Evelyne Trouillot : l’espoir
 

Un article publié dans le New York Times et repris dans Courrier international du 28 janvier.

"La famille campe chez mon frère. J’habite juste à côté, mais nous sommes plus rassurés d’être tous dans la même maison. Mon frère [l’écrivain Lyonel Trouillot] écrit ses articles, j’écris les miens. De temps en temps, une secousse nous oblige à arrêter et à sortir en courant, au cas où. Je me demande combien de temps encore nous allons devoir être aussi prudents, et j’attends avec impatience le retour à la normale.

Les rares stations de radio qui diffusent encore transmettent les messages des familles et amis plongés dans l’angoisse. Un père a fait tout le chemin depuis un petit village du Sud pour chercher ses deux filles. Malgré sa voix brisée, il réussit à prononcer leurs noms et à implorer que quelqu’un lui dise si elles sont vivantes. L’animateur répète rapidement le message, puis présente quelqu’un d’autre. Il y en a tant, une litanie de voix désespérées. Un lien profond unit tous les Haïtiens, quels que soient notre condition sociale, notre statut économique, nos croyances religieuses, ne serait-ce que parce que nous partageons les mêmes incertitudes, les mêmes craintes sur l’ampleur monstrueuse de la tâche qui nous attend. Même si le séisme nous rappelle notre destinée commune, il ne cache pas les inégalités qui divisent Haïti. Les disparités sociales et la misère noire de la majorité de la population ne peuvent pas s’envoler comme par magie avec la poussière. Mais peut-être que cette catastrophe constituera un nouveau départ. Peut-être que l’effort de reconstruction qui est maintenant si urgent contribuera aussi à résorber le fossé qui nous sépare.

Comme la plupart des gens ici, je ne regarde pas les informations. Nous ne pouvons pas faire grand-chose et, de toute façon, il me paraît futile, voire absurde, d’être spectatrice de ma propre vie, surtout lorsque les images télévisées n’insistent que sur la misère de notre pays. Nous sommes nombreux à nous offusquer de la couverture médiatique du séisme. Une fois de plus, une catastrophe naturelle sert de vitrine à la pauvreté et est prétexte à exagérer les scènes de violence qui sont monnaie courante dans ce type de catastrophe.

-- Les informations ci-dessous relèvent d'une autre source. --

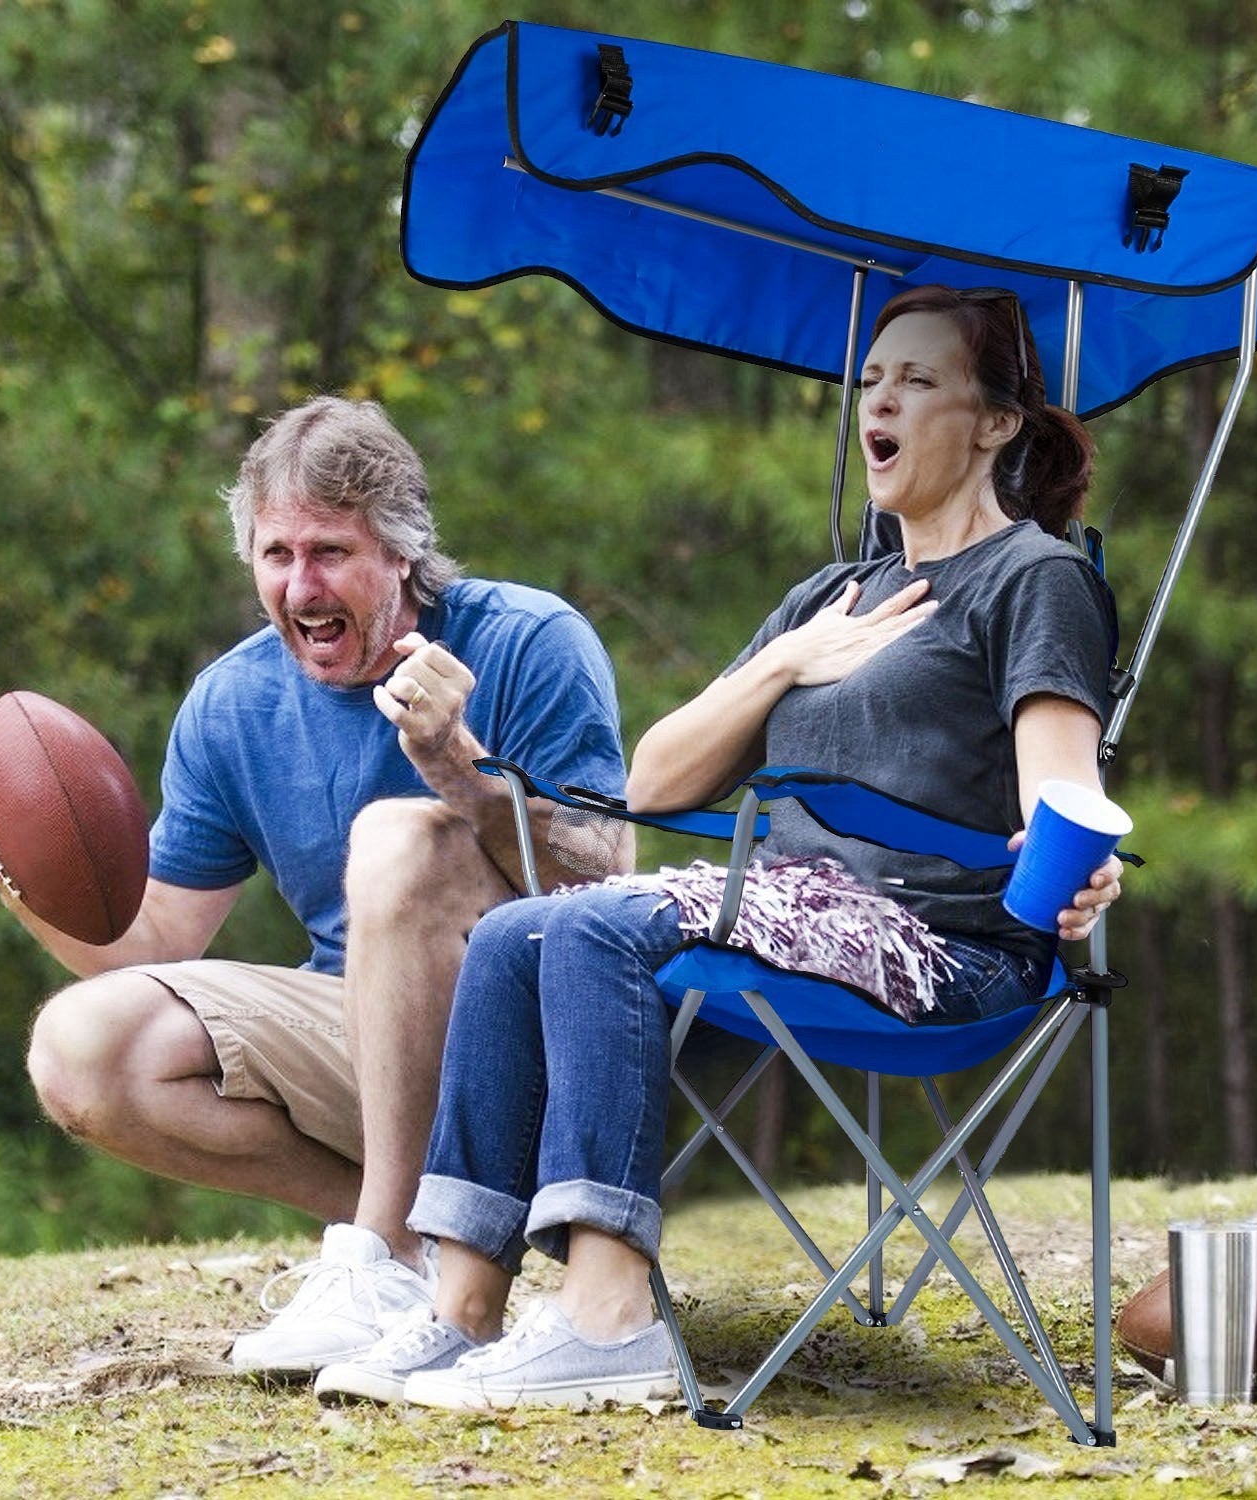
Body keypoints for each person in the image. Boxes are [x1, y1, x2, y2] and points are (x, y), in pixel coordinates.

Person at [309, 284, 1126, 1410]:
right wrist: (788, 661)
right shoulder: (831, 594)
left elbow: (1061, 786)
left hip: (939, 941)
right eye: (871, 380)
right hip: (777, 902)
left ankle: (608, 1320)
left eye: (919, 380)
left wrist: (1078, 864)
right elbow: (654, 782)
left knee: (596, 924)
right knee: (510, 932)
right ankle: (459, 1311)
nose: (878, 402)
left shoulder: (1036, 578)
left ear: (995, 422)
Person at [0, 396, 630, 1376]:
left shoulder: (529, 643)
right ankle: (406, 1244)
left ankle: (391, 1245)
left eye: (330, 552)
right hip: (364, 1041)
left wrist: (463, 772)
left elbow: (605, 883)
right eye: (278, 555)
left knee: (396, 837)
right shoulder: (232, 703)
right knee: (82, 1046)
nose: (300, 583)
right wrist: (28, 881)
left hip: (537, 1049)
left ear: (401, 554)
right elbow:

Non, je ne regarde pas les informations. Oui, je suis trop occupée à essayer de trouver un moyen d’entretenir la flamme de l’espoir, parce que la tâche qui nous attend est gigantesque. Et je suis occupée à recueillir les fragments de vie qui témoignent de l’immense courage et de l’extraordinaire résilience de notre peuple.

Je suis occupée à aimer la vie et mon pays."